=== ENTRIES SUPPLIED ===

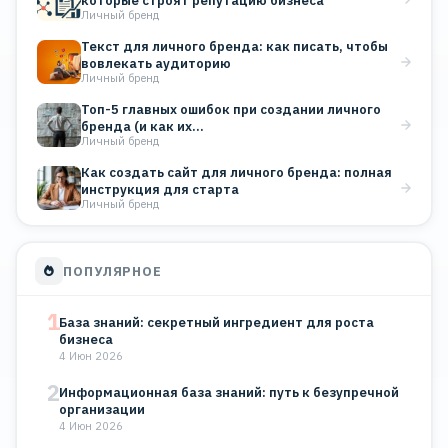
которые строят репутацию бизнеса
Личный бренд
Текст для личного бренда: как писать, чтобы
вовлекать аудиторию
Личный бренд
Топ-5 главных ошибок при создании личного
бренда (и как их…
Личный бренд
Как создать сайт для личного бренда: полная
инструкция для старта
Личный бренд
ПОПУЛЯРНОЕ
1
База знаний: секретный ингредиент для роста
бизнеса
4 Июн 2026
2
Информационная база знаний: путь к безупречной
организации
4 Июн 2026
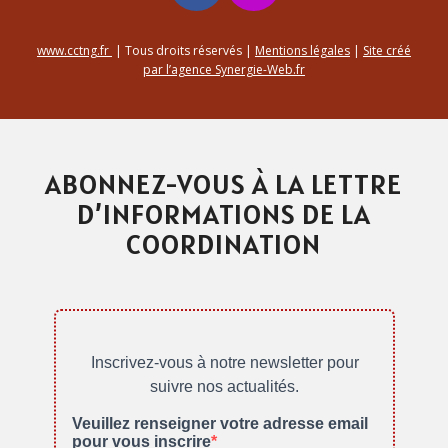
www.cctng.fr
| Tous droits réservés |
Mentions légales
|
Site créé
par l’agence Synergie-Web.fr
ABONNEZ-VOUS À LA LETTRE
D’INFORMATIONS DE LA
COORDINATION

===

» **WRITTEN TASK**: Rewrite these lines with each "Личный бренд" changed to "Персональный бренд" and everything else left unchanged. Omit the pictures from your answer.

» **ANSWER TO THIS EXERCISE**:
которые строят репутацию бизнеса
Персональный бренд
Текст для личного бренда: как писать, чтобы
вовлекать аудиторию
Персональный бренд
Топ-5 главных ошибок при создании личного
бренда (и как их…
Персональный бренд
Как создать сайт для личного бренда: полная
инструкция для старта
Персональный бренд
ПОПУЛЯРНОЕ
1
База знаний: секретный ингредиент для роста
бизнеса
4 Июн 2026
2
Информационная база знаний: путь к безупречной
организации
4 Июн 2026
www.cctng.fr
| Tous droits réservés |
Mentions légales
|
Site créé
par l’agence Synergie-Web.fr
ABONNEZ-VOUS À LA LETTRE
D’INFORMATIONS DE LA
COORDINATION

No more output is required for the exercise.